University of Virginia, Department of Computer Science
CS588: Cryptography, Spring 2005



1. (10) There are 9 possible x86 opcodes that behave indistinguishably from the unconditional jump: JMP and 8 of the conditional jump instructions. Given that an opcode exhibiting the jump behavior is guessed, what is the conditional probability that the guessed opcode is JMP?
Conditional Probability: Prob [ F | E ] = Prob [ E intersect F ] / Prob [ E ].

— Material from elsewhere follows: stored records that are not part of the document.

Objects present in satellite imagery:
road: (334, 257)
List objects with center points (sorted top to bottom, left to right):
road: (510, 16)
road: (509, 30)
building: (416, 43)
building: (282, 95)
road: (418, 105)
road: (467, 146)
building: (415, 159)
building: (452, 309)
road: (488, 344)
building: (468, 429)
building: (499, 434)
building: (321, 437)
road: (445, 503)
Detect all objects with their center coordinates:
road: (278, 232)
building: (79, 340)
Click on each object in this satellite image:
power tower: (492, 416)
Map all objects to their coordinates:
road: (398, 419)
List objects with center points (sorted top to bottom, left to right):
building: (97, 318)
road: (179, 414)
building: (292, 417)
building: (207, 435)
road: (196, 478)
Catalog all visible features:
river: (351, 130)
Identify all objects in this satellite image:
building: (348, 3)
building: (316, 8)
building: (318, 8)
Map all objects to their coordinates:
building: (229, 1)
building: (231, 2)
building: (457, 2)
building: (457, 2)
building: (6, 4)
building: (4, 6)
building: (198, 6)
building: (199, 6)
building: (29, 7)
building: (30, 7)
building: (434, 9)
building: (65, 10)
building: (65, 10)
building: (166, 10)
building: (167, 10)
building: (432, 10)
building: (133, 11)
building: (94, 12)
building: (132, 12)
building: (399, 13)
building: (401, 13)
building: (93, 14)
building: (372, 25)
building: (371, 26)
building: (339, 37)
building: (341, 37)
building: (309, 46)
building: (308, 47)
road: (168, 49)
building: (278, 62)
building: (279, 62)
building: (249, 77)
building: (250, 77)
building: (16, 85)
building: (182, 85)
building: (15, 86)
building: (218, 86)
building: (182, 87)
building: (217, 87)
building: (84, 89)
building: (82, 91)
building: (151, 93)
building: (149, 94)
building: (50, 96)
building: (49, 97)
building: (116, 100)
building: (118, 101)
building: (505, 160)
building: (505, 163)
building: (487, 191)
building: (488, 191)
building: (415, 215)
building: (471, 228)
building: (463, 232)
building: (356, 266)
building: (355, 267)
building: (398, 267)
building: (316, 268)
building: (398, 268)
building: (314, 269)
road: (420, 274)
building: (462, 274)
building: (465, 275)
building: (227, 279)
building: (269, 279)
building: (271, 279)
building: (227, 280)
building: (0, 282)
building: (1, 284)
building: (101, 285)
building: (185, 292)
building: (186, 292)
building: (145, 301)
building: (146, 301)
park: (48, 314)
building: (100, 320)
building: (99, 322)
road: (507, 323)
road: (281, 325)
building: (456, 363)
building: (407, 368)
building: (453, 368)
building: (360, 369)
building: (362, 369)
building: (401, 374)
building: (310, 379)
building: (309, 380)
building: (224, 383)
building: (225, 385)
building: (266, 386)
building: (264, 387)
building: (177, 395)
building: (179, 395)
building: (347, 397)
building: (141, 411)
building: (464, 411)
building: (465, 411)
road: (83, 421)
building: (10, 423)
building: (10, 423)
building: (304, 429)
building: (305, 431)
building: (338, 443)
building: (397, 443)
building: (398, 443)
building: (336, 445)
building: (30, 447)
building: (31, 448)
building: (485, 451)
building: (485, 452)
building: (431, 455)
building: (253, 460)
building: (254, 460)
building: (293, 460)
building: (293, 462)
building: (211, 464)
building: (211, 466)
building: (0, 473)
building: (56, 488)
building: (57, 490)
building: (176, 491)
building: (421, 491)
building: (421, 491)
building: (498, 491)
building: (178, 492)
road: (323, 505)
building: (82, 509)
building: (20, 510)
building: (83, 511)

F = the opcode is an unconditional jump E = the opcode causes an infinite loop

Prob [ E ] = 9/256 Prob [ E intersect F ] = 1/256

Prob [ F | E ] = 1/256 / 9/256 = 1/9.

2. (20) The MicroVM described in the FEEB paper is injected on the stack using an attack technique that is not capable of pushing a NULL byte on the stack. This would be necessary if the intended byte at a given location matches the mask byte at that location. The paper claims,
As long as the masks are randomly distributed, two or fewer will be sufficient over 99.8% of the time, so we can nearly always inject the worm once 128 key bytes have been acquired.
Explain how you would estimate the probability that the 125-byte MicroVM can fit into 128 bytes of known key space. A clear explanation would include equations you could use to produce the probability estimate. You can assume all instructions are 1-byte long (not true for x86 code).
We can estimated it by assuming the code fits if either 0 out of the first 125 bytes have the NULL mask, 1 out of 126 bytes have the NULL mask, 2 out of 127 or 3 out of 128 have the NULL mask. Note that the 1 out of 126 case does not include 0 out of 126, since if there were 0 out of 126 we already counted that in the 0 out of 125 bytes. Similarly for 2 out of 127 and 3 out of 128.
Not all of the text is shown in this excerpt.